Нет, девушка ни на секунду не усомнилась, что ее невиновность будет доказана. Как бы предвзято она ни относилась к Стражам, какой бы страх и панику они ни вызывали, Марина прекрасно помнила, что Стражи всегда добиваются правды и не приемлют лжи. Поэтому ей оставалось сидеть на диване, на самом краешке, готовясь в любой момент, при малейшей опасности, вскочить и убежать, гладить округлый живот и, тупо уставившись в стену, тихо шептать:
– Толя придет, непременно придет и вытащит нас отсюда, все будет хорошо, маленький… Папа нас не бросит.

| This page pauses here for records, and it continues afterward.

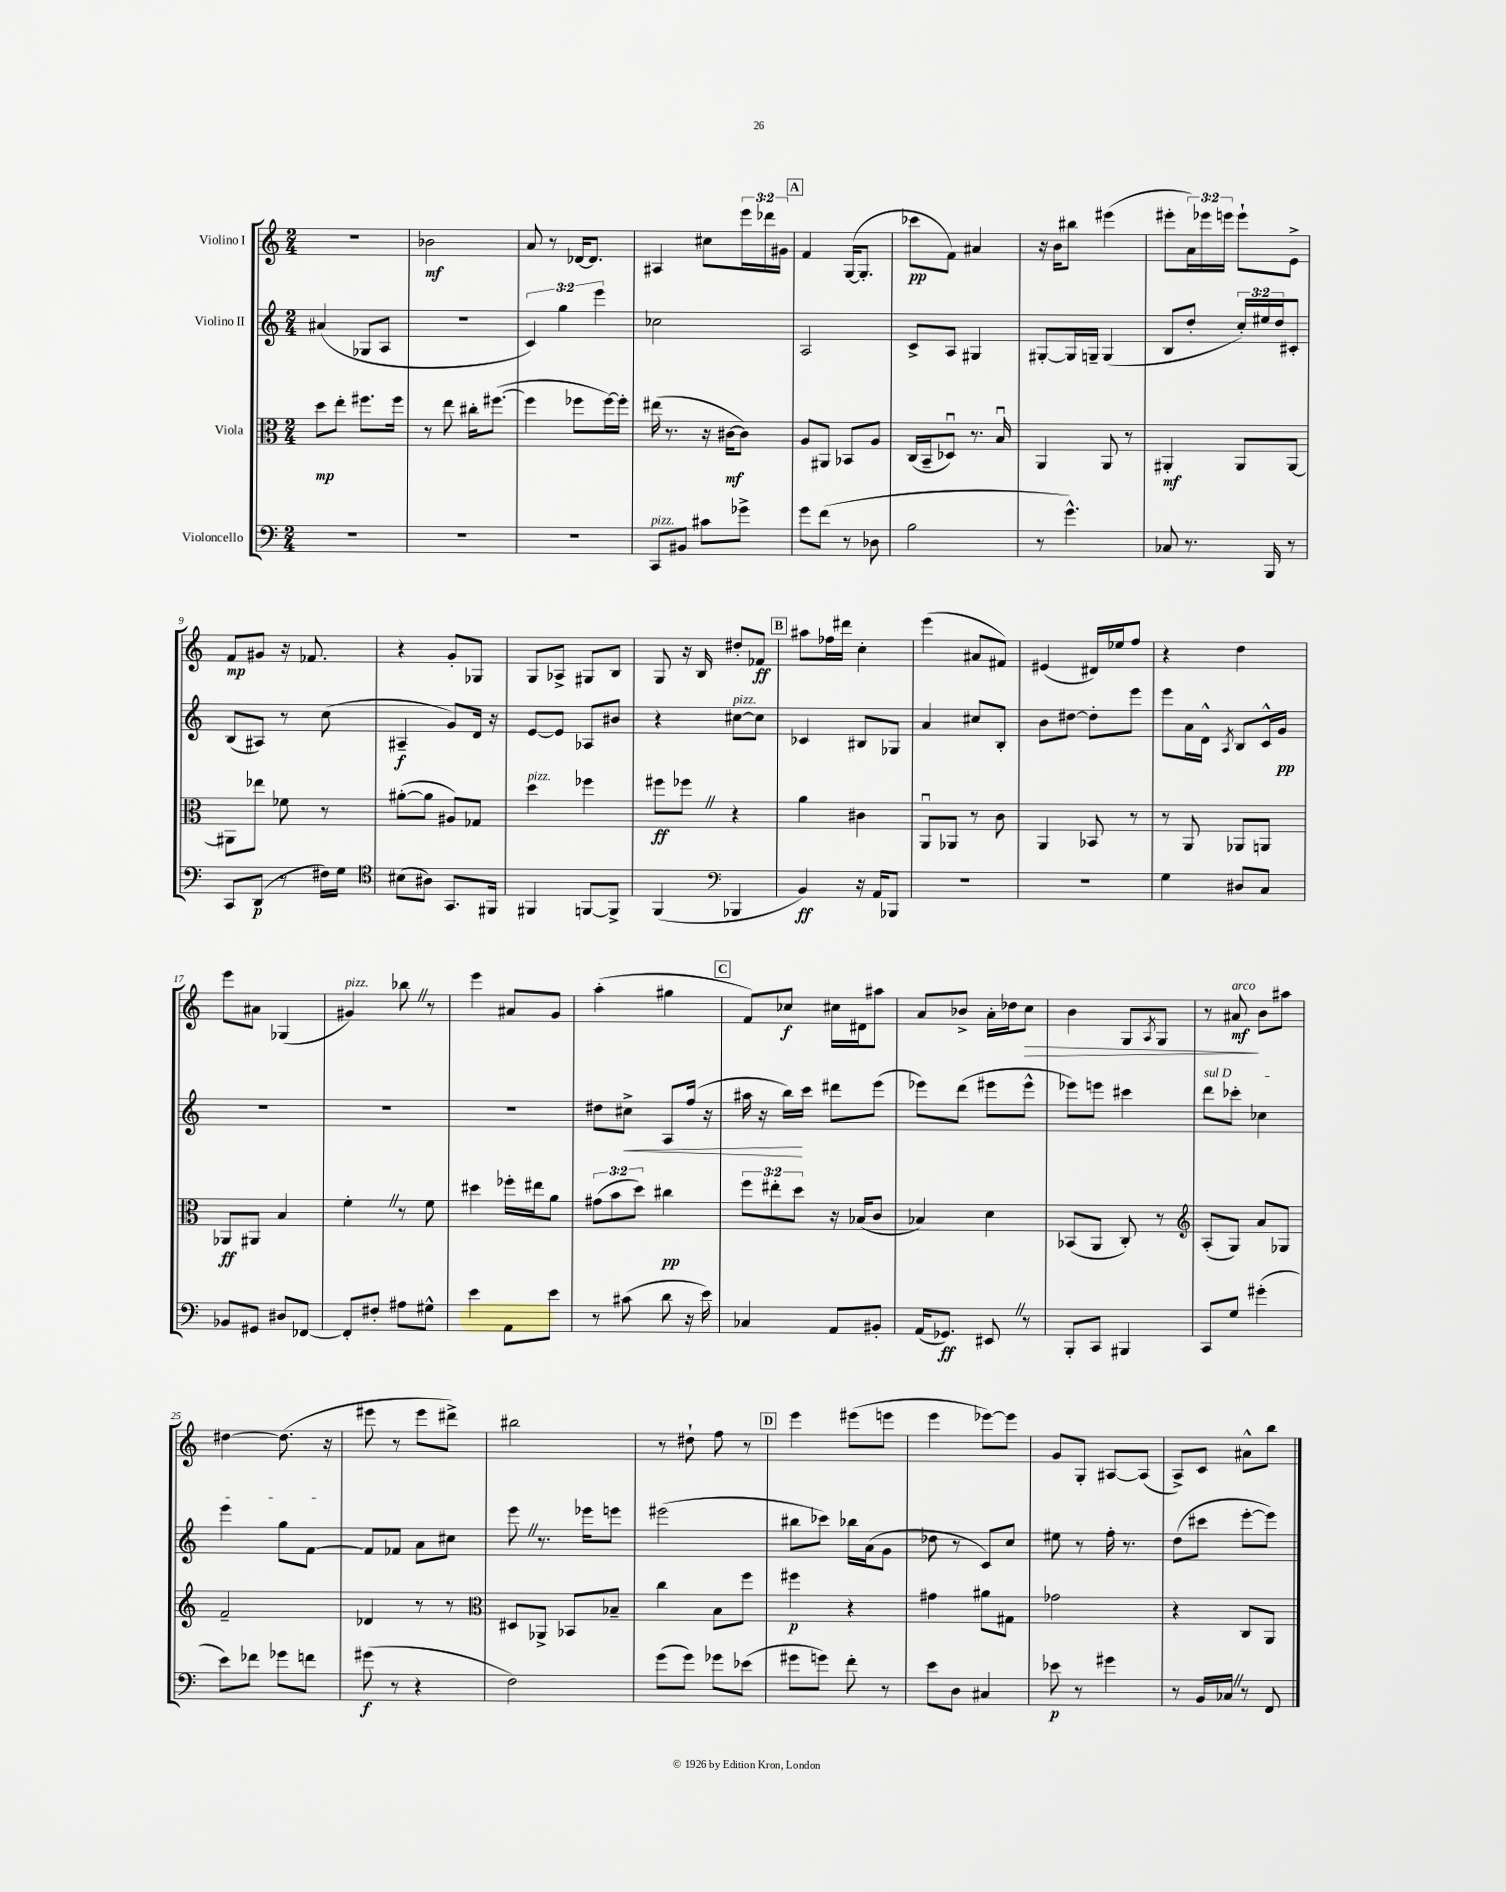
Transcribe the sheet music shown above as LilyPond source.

<<
\new StaffGroup <<
\new Staff = "s0" \with { instrumentName = "Violino I" } {
    \clef treble \key c \major \numericTimeSignature \time 2/4 \override Staff.TupletNumber.text = #tuplet-number::calc-fraction-text
    r2 |
    bes'2\mf |
    a'8 r8 des'16~ des'8. |
    ais4 cis''8 \tuplet 3/2 { e'''16 des'''16 gis'16 } |
    \mark \markup { \box "A" } f'4 g16~( g8.-. |
    ces'''8\pp f'8) ais'4 |
    r16 b'16 bis''8 eis'''4( |
    eis'''8-. \tuplet 3/2 { a'16) ees'''16 e'''16 } e'''8-! e'8-> |
    f'8\mp gis'8 r16 fes'8. |
    r4 g'8-. ges8 |
    g8 aes8-> gis8 b8 |
    g8 r16 b16 dis''8-. fes'8\ff |
    \mark \markup { \box "B" } ais''8 fes''16 dis'''16 c''4-. |
    e'''4( ais'8 fis'8) |
    eis'4( dis'16) ees''16 f''8 |
    r4 d''4 |
    e'''8 ais'8 ges4( |
    gis'4^\markup { \italic "pizz." }) bes''8 \once \override BreathingSign.text = \markup { \musicglyph "scripts.caesura.straight" } \breathe r8 |
    e'''4 ais'8 g'8 |
    a''4-.( gis''4 |
    \mark \markup { \box "C" } f'8) ces''8\f cis''16 dis'16 ais''8 |
    a'8 bes'8-> a'16-. des''16 c''8\> |
    b'4 g8 \acciaccatura { a8 } g8 |
    r8 ais'8\mf\!^\markup { \italic "arco" } b'8 ais''8 |
    dis''4~ dis''8.( r16 |
    eis'''8 r8 eis'''8 dis'''8->) |
    bis''2 |
    r8 dis''8-! f''8 r8 |
    \mark \markup { \box "D" } e'''4 eis'''8( e'''8 |
    e'''4 ees'''8~) ees'''8 |
    g'8 g8-. ais8~ ais8( |
    a8->) c'8 ais'8-^ b''8 \bar "|." |
}
\new Staff = "s1" \with { instrumentName = "Violino II" } {
    \clef treble \key c \major \numericTimeSignature \time 2/4 \override Staff.TupletNumber.text = #tuplet-number::calc-fraction-text
    ais'4( ges8 a8 |
    r2 |
    \tuplet 3/2 { c'4) g''4 e'''4 } |
    ces''2 |
    \mark \markup { \box "A" } a2 |
    c'8-> a8 gis4 |
    gis8~-. gis16 g16-- g4( |
    b8 d''8-. \tuplet 3/2 { c''16-.) eis''16 d''16 } cis'8-. |
    b8( ais8) r8 c''8( |
    ais4--\f g'8) d'16 r16 |
    e'8~ e'8 aes8 bis'8 |
    r4 cis''8~^\markup { \italic "pizz." } cis''8 |
    \mark \markup { \box "B" } ces'4 bis8 ges8 |
    a'4 cis''8 b8-. |
    b'8 dis''8~ dis''8-. e'''8 |
    e'''8 a'16 d'16-^ \acciaccatura { a8 } b8 c'16-^ g'16\pp |
    R2 |
    R2 |
    R2 |
    dis''8 cis''8->\< a8 f''16( r16 |
    \mark \markup { \box "C" } ais''16 r16 b''16\!) c'''16 dis'''8 e'''8( |
    ees'''8) d'''8( eis'''8 eis'''8-^ |
    ees'''8) e'''8 cis'''4 |
    \once \override TextSpanner.bound-details.left.text = \markup { \italic "sul D" } d'''8\startTextSpan ces'''8-. ces''4 |
    e'''4 g''8 f'8~\stopTextSpan |
    f'8 fes'8 a'8 cis''8 |
    e'''8 \once \override BreathingSign.text = \markup { \musicglyph "scripts.caesura.straight" } \breathe r8. ees'''16 e'''8 |
    eis'''2( |
    \mark \markup { \box "D" } bis''8 ces'''8) bes''16 a'16( g'8 |
    des''8 r8 c'8) c''8 |
    eis''8 r8 f''16-. r8. |
    d''8( cis'''8 e'''8~-. e'''8) \bar "|." |
}
\new Staff = "s2" \with { instrumentName = "Viola" } {
    \clef alto \key c \major \numericTimeSignature \time 2/4 \override Staff.TupletNumber.text = #tuplet-number::calc-fraction-text
    d''8\mp e''8-. fis''8. fis''16 |
    r8 e''8 cis''16-. fis''8.~( |
    fis''4 fes''8 fes''16~) fes''16-. |
    eis''16( r8. r16 cis'16~\mf cis'8) |
    \mark \markup { \box "A" } a8 ais,8 bes,8 a8 |
    c16( b,16-- des8\downbow) r8. b16\downbow |
    a,4 a,8 r8 |
    ais,4-.\mf ais,8 ais,8~ |
    ais,8 ees''8 fes'8 r8 |
    ais'8~-.( ais'8 ais8) ges8 |
    d''4^\markup { \italic "pizz." } fes''4 |
    fis''8\ff fes''8 \once \override BreathingSign.text = \markup { \musicglyph "scripts.caesura.straight" } \breathe r4 |
    \mark \markup { \box "B" } a'4 cis'4 |
    a,8\downbow aes,8 r8 c'8 |
    a,4 bes,8 r8 |
    r8 a,8 aes,8 a,8 |
    aes,8\ff ais,8 b4 |
    f'4-. \once \override BreathingSign.text = \markup { \musicglyph "scripts.caesura.straight" } \breathe r8 f'8 |
    dis''4 fes''16-. eis''16 a'8 |
    \tuplet 3/2 { gis'8( b'8 d''8) } cis''4\pp |
    \mark \markup { \box "C" } \tuplet 3/2 { f''8 eis''8-. d''8 } r16 bes16( c'8 |
    bes4) d'4 |
    bes,8( a,8 c8-.) r8 |
    \clef treble a8-.( g8) a'8 ges8 |
    f'2-- |
    des'4 r8 r8 |
    \clef alto dis8 aes,8-> bes,8 bes8-- |
    c''4 b8 f''8 |
    \mark \markup { \box "D" } fis''4\p r4 |
    gis'4 ais'8 gis8 |
    ges'2 |
    r4 c8 a,8 \bar "|." |
}
\new Staff = "s3" \with { instrumentName = "Violoncello" } {
    \clef bass \key c \major \numericTimeSignature \time 2/4
    R2 |
    R2 |
    R2 |
    c,8^\markup { \italic "pizz." } bis,8 cis'8 ges'8-> |
    \mark \markup { \box "A" } g'8 f'8( r8 des8 |
    b2 |
    r8 g'4.-^) |
    ces8 r8. b,,16 r8 |
    c,8 d,8\p( r8 fis16) g16 |
    \clef tenor bis8( ais8) g,8. fis,16 |
    fis,4 f,8~ f,8-> |
    f,4( \clef bass bes,,4 |
    \mark \markup { \box "B" } b,4\ff) r16 a,16 bes,,8 |
    R2 |
    R2 |
    g4 dis8 c8 |
    bes,8 gis,8 dis8 fes,8~ |
    fes,8-. fis8-. ais8 gis8-^ |
    e'4 a,8 e'8 |
    r8 cis'8( d'8 r16 e'16) |
    \mark \markup { \box "C" } ces4 a,8 bis,8-. |
    a,16( ges,8.\ff) eis,8 \once \override BreathingSign.text = \markup { \musicglyph "scripts.caesura.straight" } \breathe r8 |
    b,,8-. c,8 bis,,4 |
    c,8 g8 gis'4-.( |
    e'8) fes'8 ges'8 f'8 |
    gis'8\f( r8 r4 |
    f2) |
    g'8( g'8) ges'8 ees'8( |
    \mark \markup { \box "D" } gis'8 g'8) f'8-. r8 |
    e'8 d8 cis4 |
    ees'8\p r8 gis'4 |
    r8 b,16 ces16 \once \override BreathingSign.text = \markup { \musicglyph "scripts.caesura.straight" } \breathe r8 f,8 \bar "|." |
}
>>
>>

Тик-так… тик-так… тик-так…
И когда она уже собралась мерить шагами комнату, щелкнула дверь.
Ему даже не надо было представляться. Марина сразу поняла, кто нанес ей визит. Уж слишком знакомыми были черты его лица и темно-серые глаза, в которых сейчас ярким огнем горели презрение и снисходительность.
– Марина Орлова. Сирена.
– Здравствуйте. – Девушка нерешительно встала, не зная, как себя вести и что делать.
– Это не визит вежливости. – Мужчина обошел ее и устроился в кресле напротив, положив ногу на ногу.
Кто бы сомневался.
– Чего вы хотите? – Марина вновь села на диван.
– Чтобы ты исчезла из жизни моего сына. Как можно быстрее. – Максим Леонидович протянул ей чек. Точнее, швырнул через стол. – Этих денег тебе хватит на долгую и безбедную жизнь где-нибудь на краю света. Если родится сын, ты отдашь ребенка нам. Если девчонка, можешь делать что хочешь. Самое главное, чтобы вас не было в жизни Анатолия.
– Он знает?
– Забудь моего сына, дрянь, или ты действительно думаешь, что своим жалким флером и невинными глазками сможешь затуманить голову сильнейшему некроманту?
– Я не использовала против него флера.
– Это решат Стражи. Для меня самое главное, чтобы ты исчезла навсегда.
– А если я откажусь?
Колдун медленно поднялся, лениво поправил часы на запястье.
– Я бы не советовал, поверь, мне хватит сил, возможностей и связей, чтобы убедить тебя в этом.
У нее все похолодело в груди от явной угрозы, которая читалась в холодном взгляде серых глаз.
– Вы не посмеете…
– Правда? И кто меня остановит? Ты? Или твоя мать?